## Task objective
Check every line of the data below for the word "precauciones", then give only the number of lines that have it.

## Data for this exercise
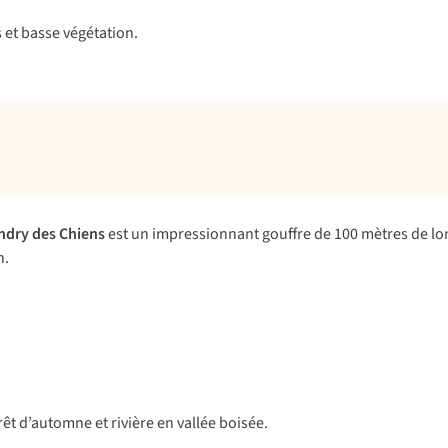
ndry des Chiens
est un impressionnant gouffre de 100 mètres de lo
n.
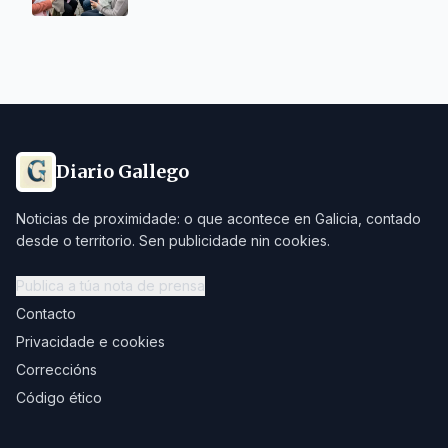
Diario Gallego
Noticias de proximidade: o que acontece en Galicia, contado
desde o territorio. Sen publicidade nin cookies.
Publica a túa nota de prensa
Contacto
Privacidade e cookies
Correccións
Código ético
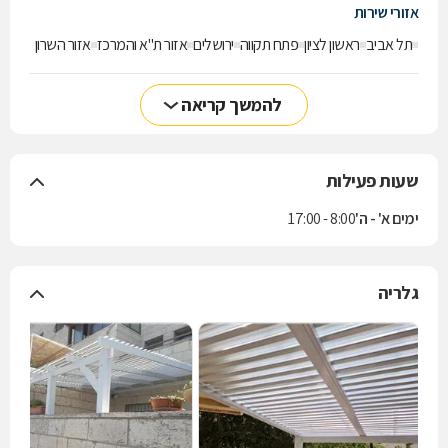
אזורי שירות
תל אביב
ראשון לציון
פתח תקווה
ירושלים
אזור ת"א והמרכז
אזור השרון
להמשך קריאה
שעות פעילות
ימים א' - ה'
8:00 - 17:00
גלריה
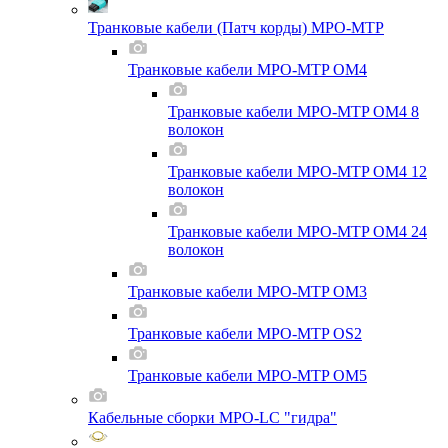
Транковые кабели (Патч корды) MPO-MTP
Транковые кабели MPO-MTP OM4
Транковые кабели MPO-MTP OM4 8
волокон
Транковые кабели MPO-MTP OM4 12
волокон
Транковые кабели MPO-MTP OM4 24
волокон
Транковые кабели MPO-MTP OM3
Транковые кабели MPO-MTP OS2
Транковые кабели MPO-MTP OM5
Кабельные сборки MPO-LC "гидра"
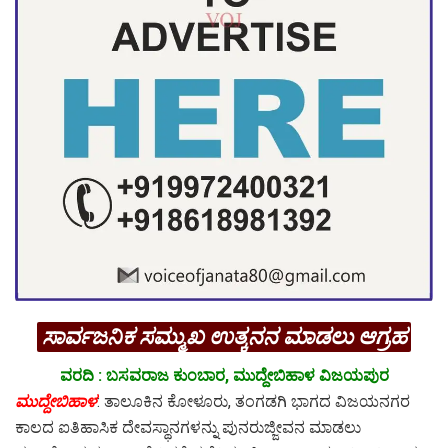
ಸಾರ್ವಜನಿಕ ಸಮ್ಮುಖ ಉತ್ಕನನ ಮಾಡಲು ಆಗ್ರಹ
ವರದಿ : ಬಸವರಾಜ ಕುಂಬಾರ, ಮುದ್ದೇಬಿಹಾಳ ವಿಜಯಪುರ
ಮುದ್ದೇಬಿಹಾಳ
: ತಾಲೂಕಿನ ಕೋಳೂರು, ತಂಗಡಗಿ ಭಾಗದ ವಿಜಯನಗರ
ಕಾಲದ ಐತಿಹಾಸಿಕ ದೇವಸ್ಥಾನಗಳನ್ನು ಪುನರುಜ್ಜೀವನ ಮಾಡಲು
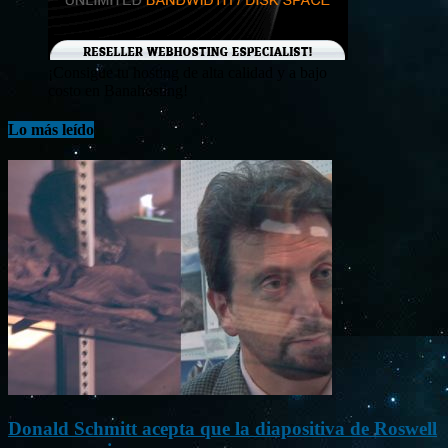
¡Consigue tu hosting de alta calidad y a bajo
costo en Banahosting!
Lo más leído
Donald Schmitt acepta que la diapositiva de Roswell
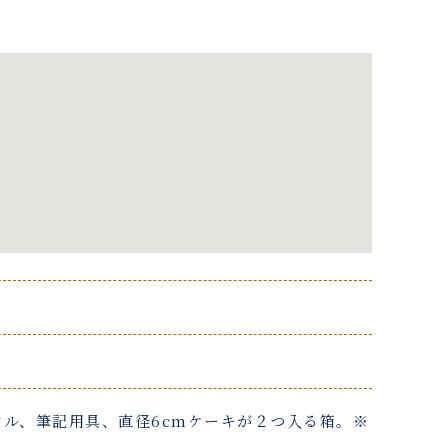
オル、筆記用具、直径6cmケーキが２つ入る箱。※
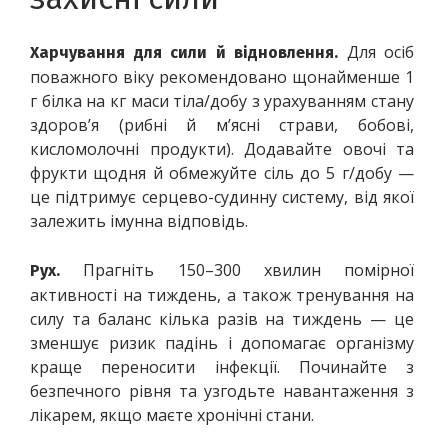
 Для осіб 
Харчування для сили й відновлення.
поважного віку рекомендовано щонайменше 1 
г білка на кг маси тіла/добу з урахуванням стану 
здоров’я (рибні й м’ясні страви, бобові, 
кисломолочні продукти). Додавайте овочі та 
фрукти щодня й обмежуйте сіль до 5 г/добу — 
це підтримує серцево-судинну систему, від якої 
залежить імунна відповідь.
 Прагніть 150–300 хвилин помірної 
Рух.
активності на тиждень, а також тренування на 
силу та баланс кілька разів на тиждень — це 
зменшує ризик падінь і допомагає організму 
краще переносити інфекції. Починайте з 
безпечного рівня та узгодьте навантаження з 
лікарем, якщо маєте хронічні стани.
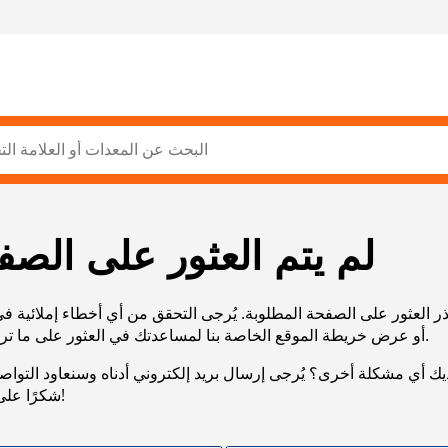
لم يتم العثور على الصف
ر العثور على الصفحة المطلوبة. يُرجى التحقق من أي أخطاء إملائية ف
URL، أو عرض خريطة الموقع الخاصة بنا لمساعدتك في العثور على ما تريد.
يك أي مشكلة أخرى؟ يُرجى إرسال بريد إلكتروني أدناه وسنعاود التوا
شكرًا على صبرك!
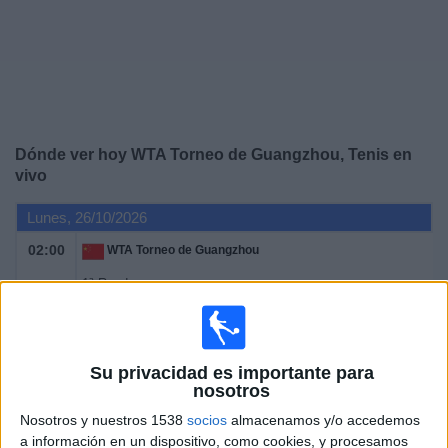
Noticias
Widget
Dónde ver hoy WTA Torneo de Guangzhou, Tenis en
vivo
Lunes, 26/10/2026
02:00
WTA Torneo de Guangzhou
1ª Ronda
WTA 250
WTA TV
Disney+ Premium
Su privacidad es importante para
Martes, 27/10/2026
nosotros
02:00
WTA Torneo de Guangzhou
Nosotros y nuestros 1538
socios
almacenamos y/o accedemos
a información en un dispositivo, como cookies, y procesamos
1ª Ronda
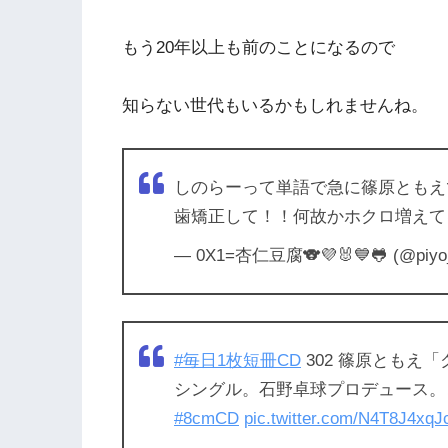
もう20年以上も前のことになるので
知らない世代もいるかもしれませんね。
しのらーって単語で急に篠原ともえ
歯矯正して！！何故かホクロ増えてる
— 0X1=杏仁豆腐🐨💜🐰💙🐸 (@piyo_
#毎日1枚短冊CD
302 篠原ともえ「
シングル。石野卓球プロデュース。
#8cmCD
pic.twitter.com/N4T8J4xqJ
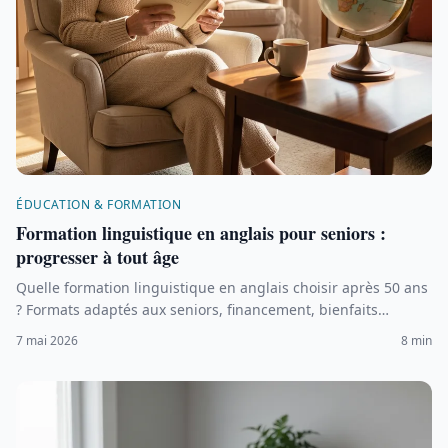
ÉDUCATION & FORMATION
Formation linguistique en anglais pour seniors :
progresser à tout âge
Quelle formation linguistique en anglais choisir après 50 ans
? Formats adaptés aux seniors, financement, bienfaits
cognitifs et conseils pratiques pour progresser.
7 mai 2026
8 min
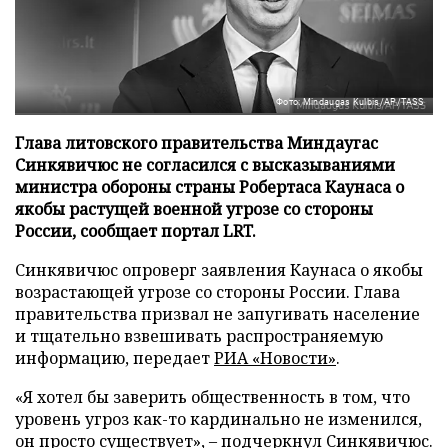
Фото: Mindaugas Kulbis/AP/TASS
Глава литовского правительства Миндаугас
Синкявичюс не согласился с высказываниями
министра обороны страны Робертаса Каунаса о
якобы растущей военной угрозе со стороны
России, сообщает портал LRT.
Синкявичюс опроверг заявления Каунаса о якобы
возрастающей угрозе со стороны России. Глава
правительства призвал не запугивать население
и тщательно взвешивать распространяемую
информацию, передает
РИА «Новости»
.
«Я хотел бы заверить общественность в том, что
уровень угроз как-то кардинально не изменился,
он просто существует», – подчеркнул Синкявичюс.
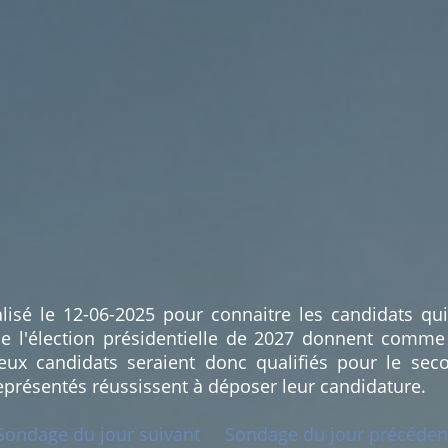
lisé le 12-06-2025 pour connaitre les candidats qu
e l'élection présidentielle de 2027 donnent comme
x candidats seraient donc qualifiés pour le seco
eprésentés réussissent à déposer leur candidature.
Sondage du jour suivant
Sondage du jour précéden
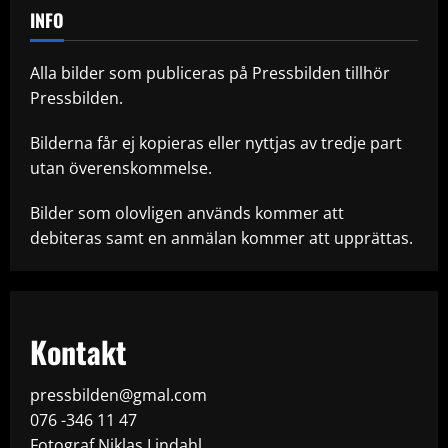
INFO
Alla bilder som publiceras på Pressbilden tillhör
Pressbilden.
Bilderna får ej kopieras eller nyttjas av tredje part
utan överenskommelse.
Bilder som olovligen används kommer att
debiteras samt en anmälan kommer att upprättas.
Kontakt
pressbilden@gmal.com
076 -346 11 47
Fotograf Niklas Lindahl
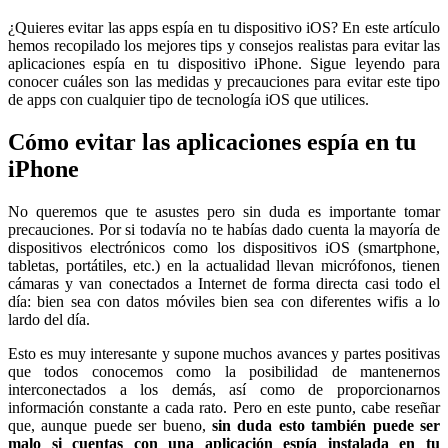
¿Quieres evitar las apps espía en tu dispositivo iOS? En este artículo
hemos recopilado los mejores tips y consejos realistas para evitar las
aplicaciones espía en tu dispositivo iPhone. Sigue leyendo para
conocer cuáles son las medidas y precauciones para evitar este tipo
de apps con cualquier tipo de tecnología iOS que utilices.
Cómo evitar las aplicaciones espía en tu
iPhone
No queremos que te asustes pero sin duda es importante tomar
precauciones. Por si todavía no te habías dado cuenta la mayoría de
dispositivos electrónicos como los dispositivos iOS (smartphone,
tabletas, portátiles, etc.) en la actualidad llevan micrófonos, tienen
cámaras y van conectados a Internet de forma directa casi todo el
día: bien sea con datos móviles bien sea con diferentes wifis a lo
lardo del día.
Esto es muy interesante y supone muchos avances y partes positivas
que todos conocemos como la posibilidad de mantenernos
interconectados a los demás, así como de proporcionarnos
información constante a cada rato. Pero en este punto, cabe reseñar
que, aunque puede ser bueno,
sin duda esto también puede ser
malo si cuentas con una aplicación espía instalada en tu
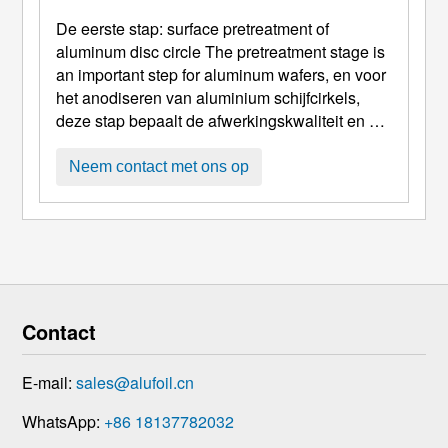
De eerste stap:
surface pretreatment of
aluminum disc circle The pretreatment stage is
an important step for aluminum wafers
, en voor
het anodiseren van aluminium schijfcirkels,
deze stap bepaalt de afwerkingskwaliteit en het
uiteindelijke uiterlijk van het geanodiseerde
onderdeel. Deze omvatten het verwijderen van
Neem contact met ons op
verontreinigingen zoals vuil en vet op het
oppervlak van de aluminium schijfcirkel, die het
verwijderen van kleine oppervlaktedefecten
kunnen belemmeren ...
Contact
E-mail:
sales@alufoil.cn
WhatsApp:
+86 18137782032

## Response below
2